**PASSAGE FOR REVIEW:**
┌────────

Data on the prevalence of PCS were gathered using a standard questionnaire. The most widely used tool is the Rivermead Post-Concussion Symptoms Questionnaire (RPQ), which has been shown to have validity and reliability (20, 21). With consideration for the high baseline incidence of symptoms, this questionnaire asks patients to rank the severity of each of 16 symptoms in comparison to before the mild traumatic brain injury (MTBI). Face-to-face interviews at appointed follow-ups during the first 12 months after injury were undertaken. The interview covered details on sociodemographic factors, clinical traits, and behavioral facets. Two medical intern students who were working in the emergency room were participated in collected the data. For ensuring the validity of the data, the interviewees were questioned in Amharic, their native tongue.

Data quality control measures

Trained medical interns gathered the data. The questionnaire was pre-tested on 5% of the study participants before the actual data-collecting period to make sure it was clear, comprehensible, and complete. The results of the final analysis did not include the pre-test data.

└────────

Collected data entries:
┌────────

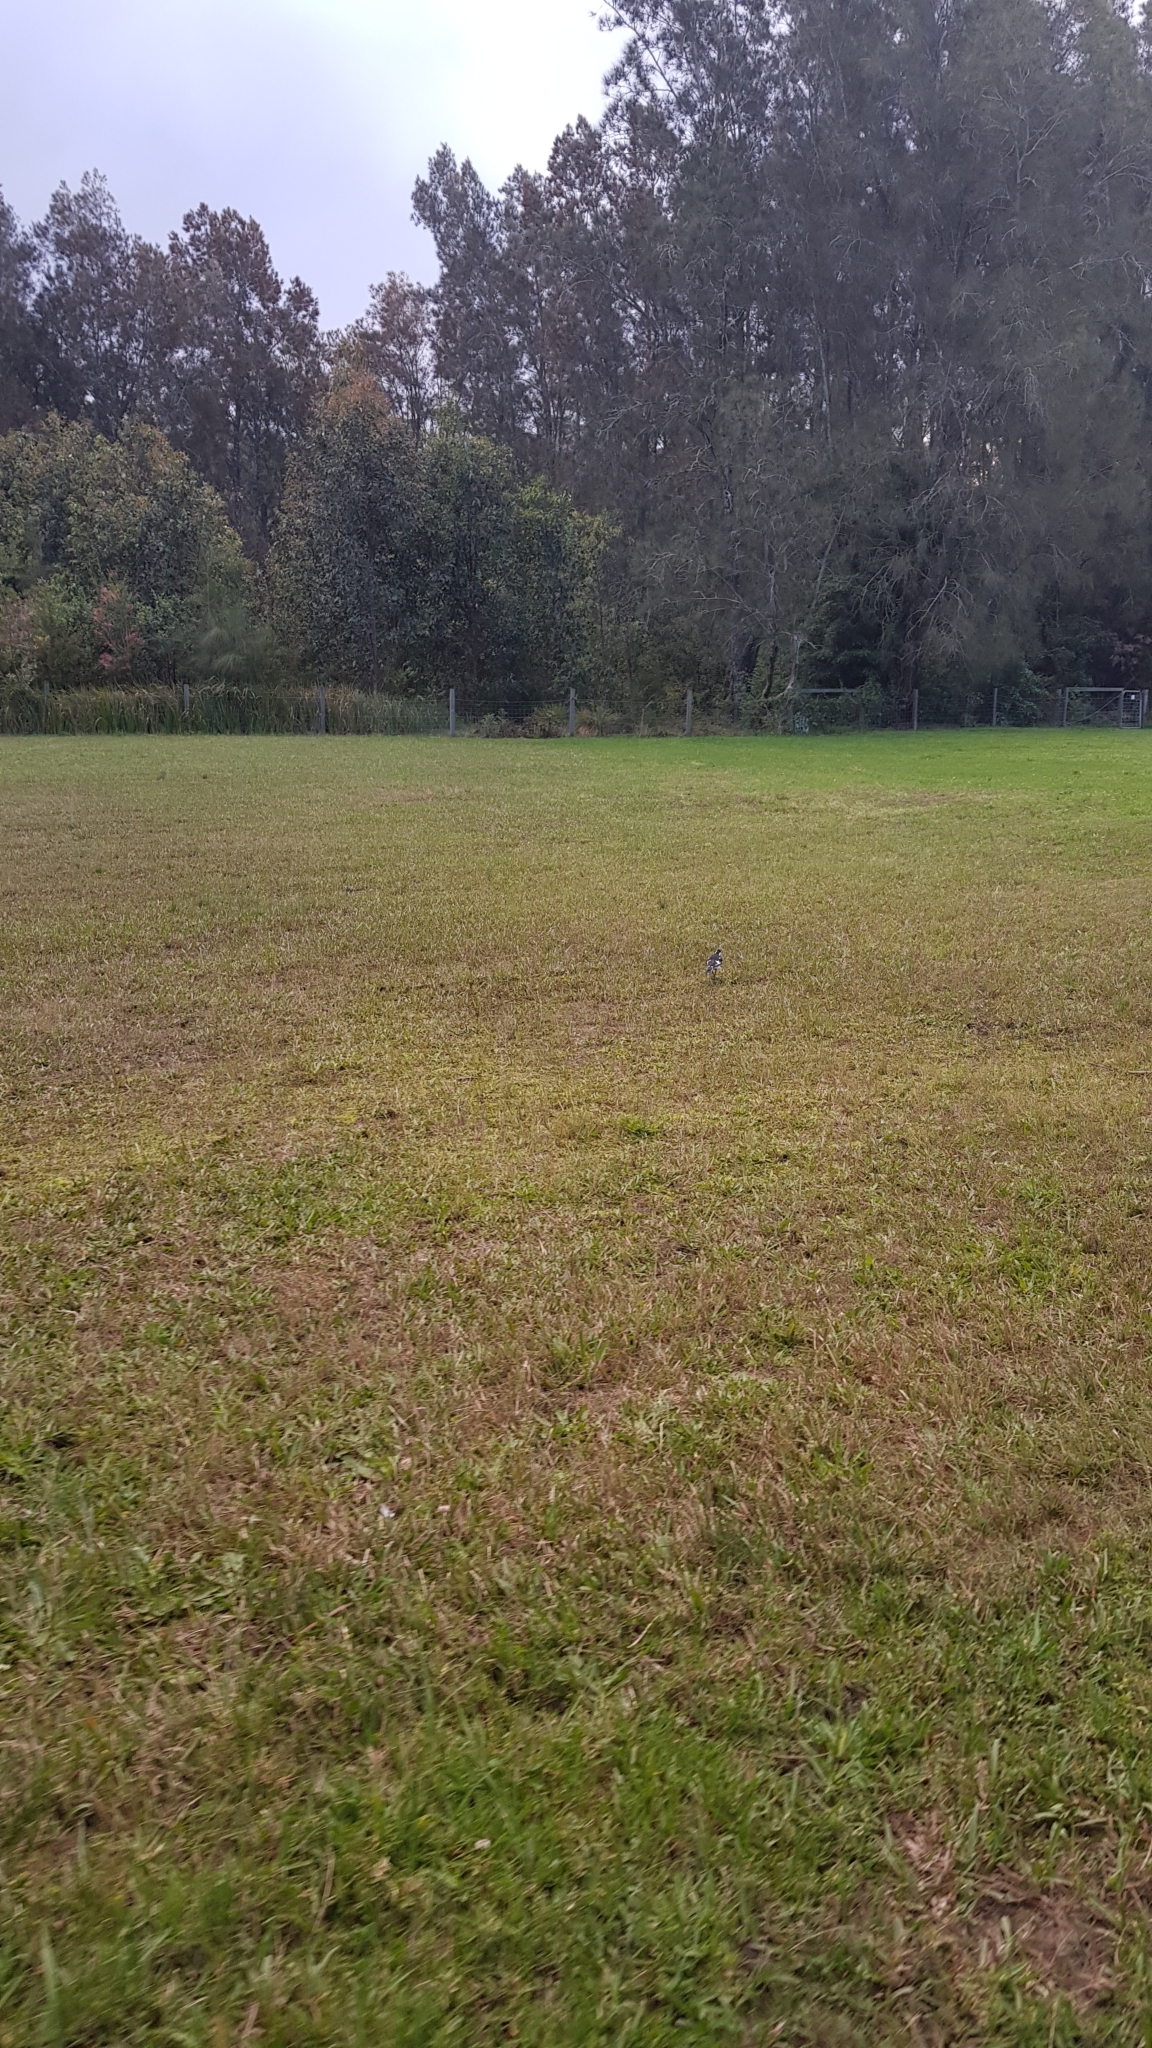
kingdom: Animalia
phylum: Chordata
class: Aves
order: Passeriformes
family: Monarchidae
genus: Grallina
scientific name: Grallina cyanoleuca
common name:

└────────

**WHAT YOU ARE ASKED TO DO:** Continue the passage on gathering post-concussion symptom data from the point where it stops.

**RESPONSE TO THE EXERCISE:**
Data processing and analysis

Before being subjected to SPSS version 25 analysis, the data was double-checked for accuracy, coded, and entered into Epi-info version 7.2. Using descriptive statistical analysis, the estimated frequencies and percentages of the variables were computed. To investigate the link between the outcome and the explanatory variables, analyses of multivariate and bivariate logistic regression were performed. A P-value of 0.05 or less was regarded as statistically significant, and an odds ratio with a 95% confidence interval was used to assess the strength of associations.

Results

Socio-demographic characteristics

Out of 405 selected traumatic brain injury patients, 397 patients have participated in this study with a response rate of 98%. Two hundred eighty-three (71.3%) were male patients. The patients' mean (standard deviation) age was 34.4 (16.7) years. About 241 (60.7%) of the patients were married, and only 47 (11.8%) were unable to read and write. Most of the patients (318, 80.1%) were orthodox religious followers, and more than two-thirds (298, 75.1%) were from rural residences (Table 1).

TABLE 1

Table 1. Socio-demographic characteristics of study participants attending emergency outpatient department of DTCH, Debre Tabor, Ethiopia (n = 405).

Clinical characteristics

Concerning the duration of illness, 67.5% of study participants were sick for 1 week, and 31.0% were injured in the right lateral part of their brain. Regarding social support, 28.0% of respondents have very good social support. In terms of injury causes, 39.3% of study participants were injured in a car accident (Table 2).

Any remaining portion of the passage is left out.